In this chapter, I explore an alternative route through contested e-learning territories, a route initially opened for exploration through Kanuka’s (2008) work on understanding e-learning technologies-in-practice through philosophies-in-practice. References are made to higher education [HE], adult education [AE], technology and educational technology literatures in order to bring a relevant range of perspectives on teaching and technology relevant to bear on the issues at-hand. My efforts focus on achieving the following objectives:

  • 1.

    Undertaking a critical examination of Kanuka’s (2008) framework and recommendations.

  • 2.

    Extending the range of both teaching and technology philosophies-in-practice under consideration.

  • 3.

    Theorizing a gestalt perspective on interrelationships between teaching and technology praxes.

  • 4.

    Examining four recognizable e-learning research and practice communities for associations with teaching and technology philosophies-in-practice.

  • 5.

    Making a case for continued diversity in e-learning research and practice communities as an avenue to reconciliation of these virtual communities with their social, place-based environments.

  • 6.

    Positing the interplay between teaching and technology philosophies-in-practice as a site for researching diverse views.

Key Terms in this Chapter

Blended Learning: An approach that blends classroom face-to-face learning experiences with technologically mediated learning experiences in both integrated and distributed models, supported by a community of researchers and practitioners, who tend to promote the development critical thinking skills through a community of inquiry framework.

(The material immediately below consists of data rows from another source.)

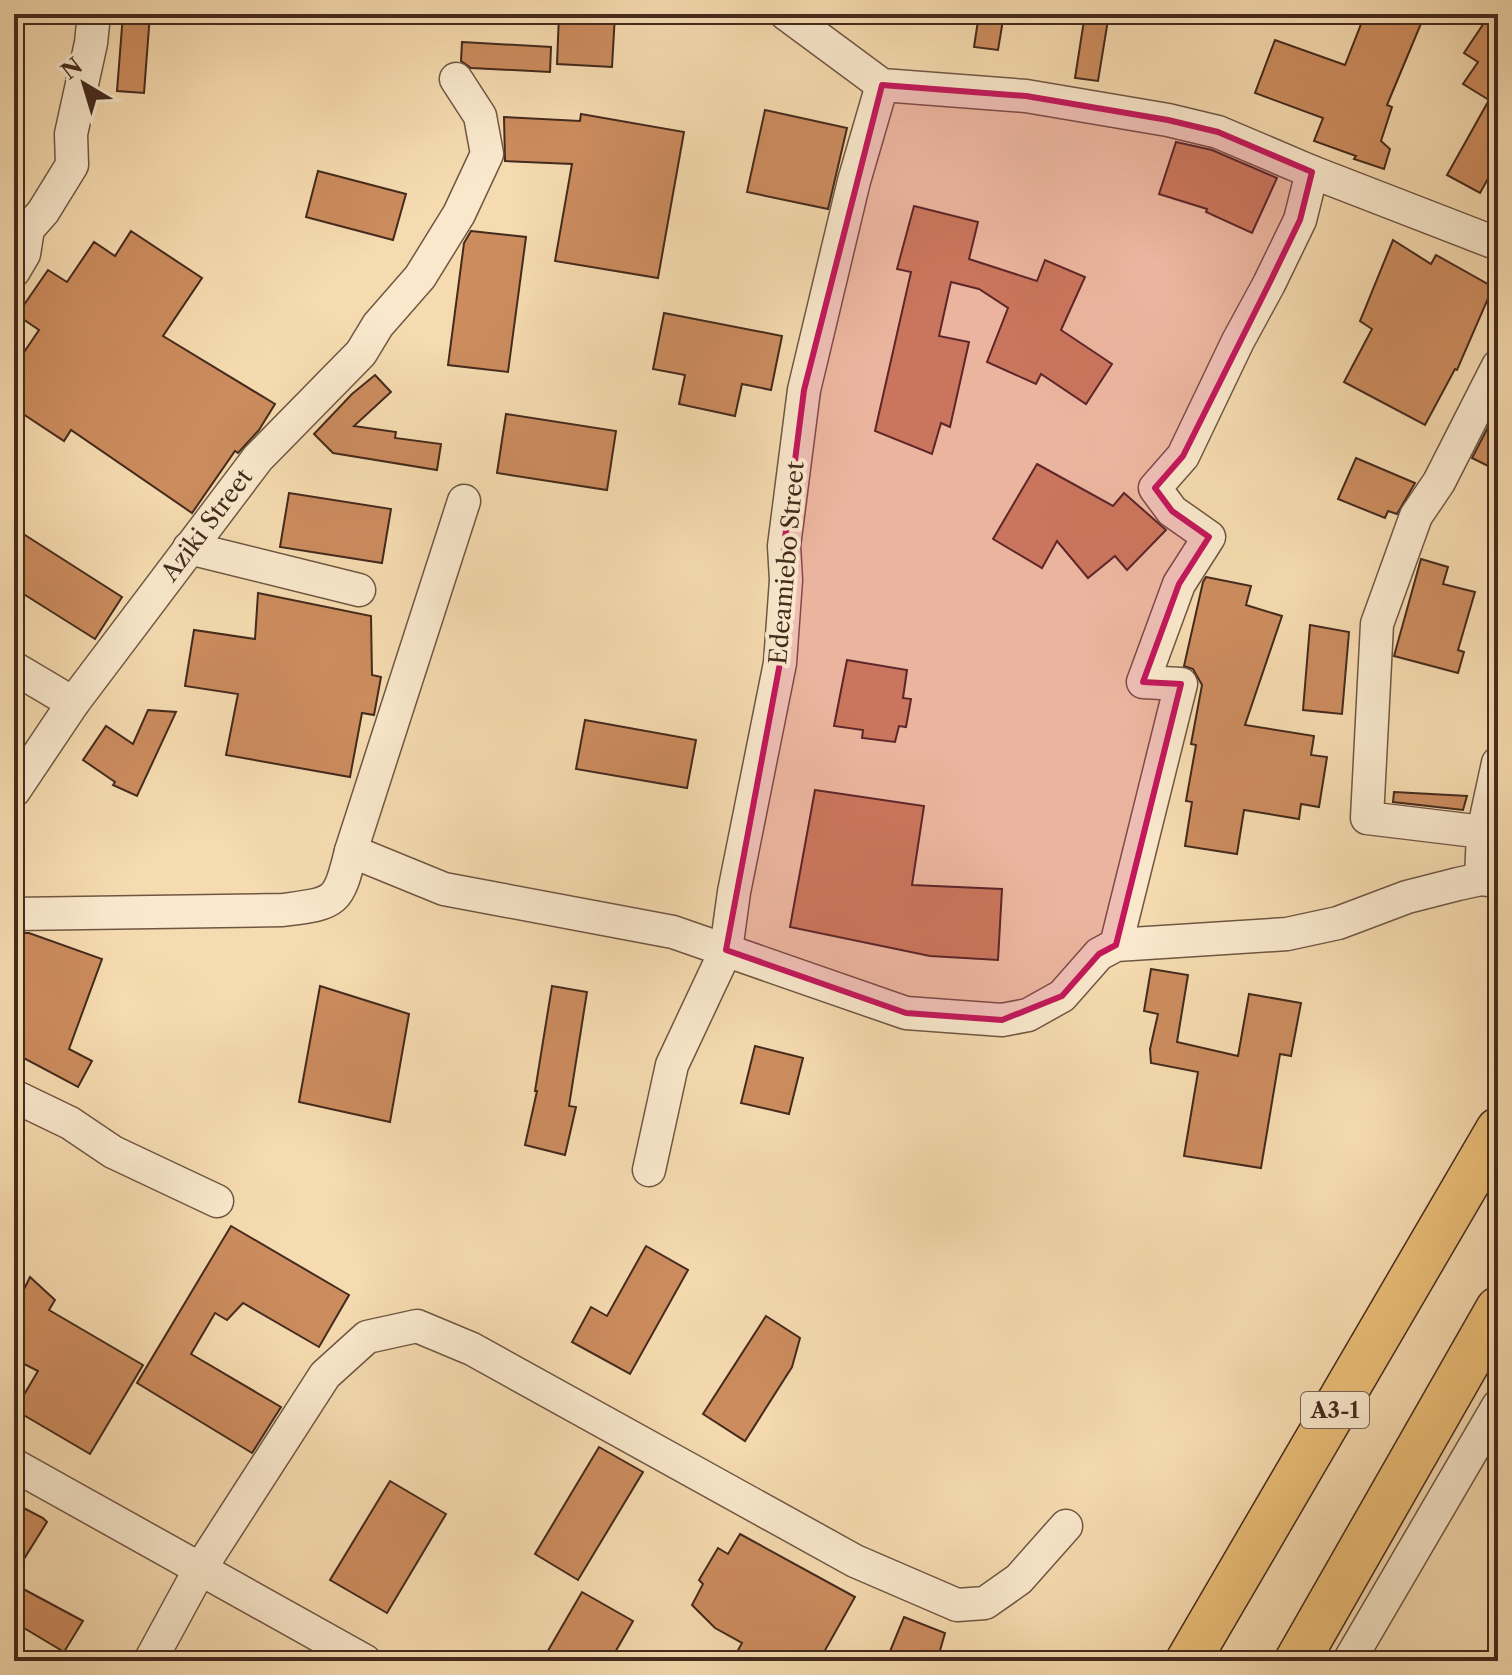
<svg xmlns="http://www.w3.org/2000/svg" width="1512" height="1675" viewBox="0 0 1512 1675" font-family="'Libre Caslon Text',serif">
<style>
.building{fill:#cc8c5e;stroke:#442a1d;stroke-width:2}
.lines{fill:none;stroke-linecap:round;stroke-linejoin:round}
.minor-casing{stroke:#705642;stroke-width:35}
.highway-casing{stroke:#442a1d;stroke-width:47}
.minor{stroke:#f9e8cc;stroke-width:32}
.highway{stroke:#ebbe78;stroke-width:44}
.marked{fill:#c2185b;fill-opacity:0.2;stroke:#c2185b;stroke-width:6;stroke-linejoin:round}
.labels{text-anchor:middle;stroke-width:8;stroke-linejoin:round;paint-order:stroke}
.shield{fill:#f9e8cc;stroke:#7a6352;stroke-width:2}
.shield-label{font-size:22px;font-weight:bold;fill:#442a1d}
.street-label{font-size:24px;fill:#442a1d;stroke:#f9e8cc}
</style>
<rect width="100%" height="100%" fill="#f6dbb0"/>
<filter id="stains"><feTurbulence type="fractalNoise" baseFrequency=".0025" numOctaves="4"/><feColorMatrix values="0 0 0 0 .2 0 0 0 0 .09 0 0 0 0 .02 0 0 0 .5 -.17"/></filter>
<radialGradient id="worn" r=".72"><stop offset=".6" stop-color="#630" stop-opacity="0"/><stop offset="1" stop-color="#630" stop-opacity=".3"/></radialGradient>
<g class="building">
<polygon points="123,14 150,14 144,93 117,91"/>
<polygon points="559,14 615,14 612,67 557,64"/>
<polygon points="979,14 1004,14 998,50 974,47"/>
<polygon points="1085,14 1109,14 1098,81 1075,78"/>
<polygon points="1365,14 1389,23 1390,14 1425,14 1387,105 1392,107 1381,141 1390,149 1384,169 1354,159 1356,156 1314,141 1323,118 1255,93 1275,40 1345,65"/>
<polygon points="1490,14 1498,14 1498,161 1480,193 1447,175 1489,100 1463,84 1478,62 1464,53"/>
<polygon points="462,42 551,47 550,72 471,68 461,61"/>
<polygon points="765,110 847,128 828,209 747,192"/>
<polygon points="581,114 684,132 658,278 555,261 572,164 505,161 504,117 580,121"/>
<polygon points="1176,142 1212,150 1277,178 1252,233 1206,212 1207,209 1159,194"/>
<polygon points="318,171 406,194 393,240 306,217"/>
<polygon points="914,206 978,222 969,259 1037,281 1045,260 1085,277 1061,330 1112,364 1086,404 1041,374 1036,384 987,362 1008,308 979,289 951,282 939,336 969,342 950,427 941,423 932,454 875,431 911,272 897,269"/>
<polygon points="131,231 202,278 163,336 275,404 259,430 238,453 235,451 192,513 71,430 64,441 14,408 14,367 39,330 17,315 48,270 67,282 94,242 115,256"/>
<polygon points="471,231 526,237 508,372 448,365 464,243"/>
<polygon points="1393,240 1431,264 1436,255 1493,287 1457,370 1455,369 1425,425 1344,382 1372,329 1360,321"/>
<polygon points="664,313 782,336 771,390 742,384 735,416 679,404 685,375 653,369"/>
<polygon points="375,375 391,392 354,426 396,432 395,438 441,444 437,470 333,453 314,434 352,394"/>
<polygon points="1498,408 1498,471 1472,458"/>
<polygon points="506,414 616,431 607,490 497,473"/>
<polygon points="1356,458 1415,483 1397,514 1388,511 1385,518 1338,499"/>
<polygon points="1037,464 1113,506 1124,493 1166,530 1127,570 1115,556 1088,578 1057,541 1042,568 993,539"/>
<polygon points="289,493 391,509 382,563 280,547"/>
<polygon points="14,528 122,597 95,639 14,588"/>
<polygon points="1421,559 1448,567 1443,584 1475,592 1458,650 1464,652 1458,673 1394,656"/>
<polygon points="1206,577 1251,586 1246,605 1282,616 1245,725 1314,736 1311,755 1327,757 1319,807 1301,804 1299,819 1244,810 1237,854 1185,846 1192,802 1186,801 1196,745 1191,744 1202,685 1193,669 1184,666 1203,582"/>
<polygon points="258,593 371,616 372,675 381,677 374,715 362,713 350,777 226,755 238,694 185,686 194,630 255,639"/>
<polygon points="1310,625 1349,632 1342,714 1303,710"/>
<polygon points="847,660 907,670 903,698 911,699 906,727 899,726 895,742 862,738 863,730 834,726"/>
<polygon points="148,710 176,712 137,796 113,785 115,782 83,760 106,726 133,744"/>
<polygon points="585,720 696,740 687,788 576,769"/>
<polygon points="815,790 924,806 912,885 1002,889 998,960 930,956 790,927"/>
<polygon points="1394,792 1467,796 1463,810 1393,802"/>
<polygon points="14,933 29,933 102,959 69,1049 92,1061 78,1087 14,1053"/>
<polygon points="1151,969 1188,975 1177,1042 1238,1056 1249,994 1301,1003 1291,1056 1280,1054 1261,1168 1184,1156 1198,1072 1151,1063 1150,1049 1158,1014 1144,1011"/>
<polygon points="320,986 409,1014 390,1122 299,1102"/>
<polygon points="552,986 587,992 569,1106 576,1107 565,1155 525,1145 537,1091 535,1091"/>
<polygon points="755,1046 803,1058 789,1114 741,1103"/>
<polygon points="231,1226 349,1295 319,1347 243,1303 227,1320 215,1313 191,1354 281,1407 252,1453 137,1383"/>
<polygon points="646,1246 688,1270 630,1374 572,1342 591,1307 607,1316"/>
<polygon points="30,1277 55,1300 49,1310 143,1365 90,1454 15,1410 38,1371 14,1359 14,1310"/>
<polygon points="766,1316 800,1338 792,1367 745,1441 703,1414"/>
<polygon points="599,1447 643,1472 578,1580 535,1554"/>
<polygon points="390,1481 446,1514 387,1613 330,1580"/>
<polygon points="14,1503 43,1518 47,1522 14,1575"/>
<polygon points="740,1534 855,1597 819,1661 732,1661 742,1643 715,1628 692,1605 703,1584 699,1580 718,1548 728,1554"/>
<polygon points="14,1584 83,1621 64,1652 14,1622"/>
<polygon points="582,1592 633,1621 610,1661 542,1661"/>
<polygon points="904,1617 945,1633 937,1661 886,1661"/>
</g>
<g class="lines">
<defs>
<g id="minor">
<polyline points="786,14 882,85 1026,96 1168,120 1218,132 1312,172 1498,244"/>
<polyline points="14,271 24,254 28,229 43,212 72,165 71,134 91,43 94,14"/>
<polyline points="189,548 359,590"/>
<polyline points="14,668 73,703"/>
<polyline points="14,791 73,703 258,458 361,353 378,325 420,277 459,214 487,154 480,116 456,79"/>
<polyline points="1483,832 1498,763"/>
<polyline points="351,851 444,889 673,932 906,1013 1002,1020 1028,1015 1062,996 1099,954 1116,945 1287,934 1338,923 1407,897 1458,884 1481,879 1498,881"/>
<polyline points="1481,879 1483,832 1367,818 1377,624 1416,516 1439,482 1498,366"/>
<path d="M14,914L283,910C336,903 338,904 351,851L464,501"/>
<polyline points="1116,945 1181,684 1143,682 1179,584 1209,537 1172,511 1155,488 1183,456 1238,341 1269,284 1300,220 1312,172"/>
<polyline points="14,1096 70,1123 113,1152 217,1201"/>
<polyline points="649,1170 672,1065 726,950 734,892 780,663 786,580 784,546 804,390 854,181 882,85"/>
<polyline points="14,1465 365,1661"/>
<polyline points="150,1661 200,1569 325,1375 367,1337 417,1326 472,1349 855,1561 957,1605 985,1603 1019,1579 1066,1526"/>
<polyline points="1349,1661 1498,1406"/>
</g>
<g id="highway">
<polyline points="1188,1661 1498,1130"/>
<polyline points="1297,1661 1498,1309"/>
</g>
</defs>
<use href="#minor" class="minor-casing"/>
<use href="#highway" class="highway-casing"/>
<use href="#minor" class="minor"/>
<use href="#highway" class="highway"/>
</g>
<path class="marked" d="M882,85L1026,96L1168,120L1218,132L1312,172L1300,220L1269,284L1183,456L1155,488L1172,511L1209,537L1179,584L1143,682L1181,684L1116,945L1099,954L1062,996L1002,1020L906,1013L726,950L780,663L784,546L804,390Z"/>
<g class="labels">
<rect class="shield" x="1301" y="1392" width="68" height="36" rx="6"/>
<g class="shield-label">
<text x="1335" y="1418">A3-1</text>
</g>
<g class="street-label">
<text transform="translate(207 525) rotate(-53)" y="8">Aziki Street</text>
<text transform="translate(787 563) rotate(-85)" y="8">Edeamiebo Street</text>
</g>
</g>
<rect width="1512" height="1675" fill="none" stroke="#f6dbb0" stroke-width="48"/>
<rect x="16" y="16" width="1480" height="1643" fill="none" stroke="#442a1d" stroke-width="4"/>
<rect x="24" y="24" width="1464" height="1627" fill="none" stroke="#442a1d" stroke-width="2"/>
<g transform="translate(84 84) rotate(322)" stroke="#f9e8cc" stroke-width="6" paint-order="stroke">
<path d="M0-6L14 30L0 20L-14 30Z" fill="#442a1d"/>
<text y="-12" font-size="22" font-weight="bold" text-anchor="middle" fill="#442a1d">N</text>
</g>
<rect width="100%" height="100%" filter="url(#stains)"/>
<rect width="100%" height="100%" fill="url(#worn)"/>
</svg>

Gestalt of e-Learning: Recognition of reflexive, interrelated philosophical, technological, social, environmental, and pedagogical agencies within e-learning design and dissemination processes

Philosophies of Technology: Schools of thought on the underpinning purposes and goals of technologies.

Philosophies of Teaching: Schools of thought on the underpinning purposes and goals of teaching and learning.

Technology Enhanced Learning: An approach to the provision of distance, blended, and classroom-based learning experiences through the use of a full range of information and communications technologies undertaken by communities of educational researchers, designers, information and communications technologists, and media specialists.

Philosophies-in-Practice: The actualization of philosophical stances in practice.

e-Learning Singularity Paradigm: A representation of philosophically, technologically, and pedagogically diverse, technology-mediated approaches to teaching and learning as a homogenous set of researchable practices, from which best practices can be distilled and generalized across social, cultural and geographical contexts.

Networked Learning: A relational approach that focuses on the connections between learners, learners and teacher and between learners and resources, which does not privilege any particular relationship, either between people or between people and resources, and is supported by a community of researcher-practitioners, who are aligned with evolving, postmodern approaches to teaching praxis.

Computer-Supported Collaborative Learning: An approach to developing technology-mediated, collaborative learning experiences, supported by an interdisciplinary community of researchers and practitioners whose goals include developing theory, technology, research methods, and educational practices to enhance collaborative learning.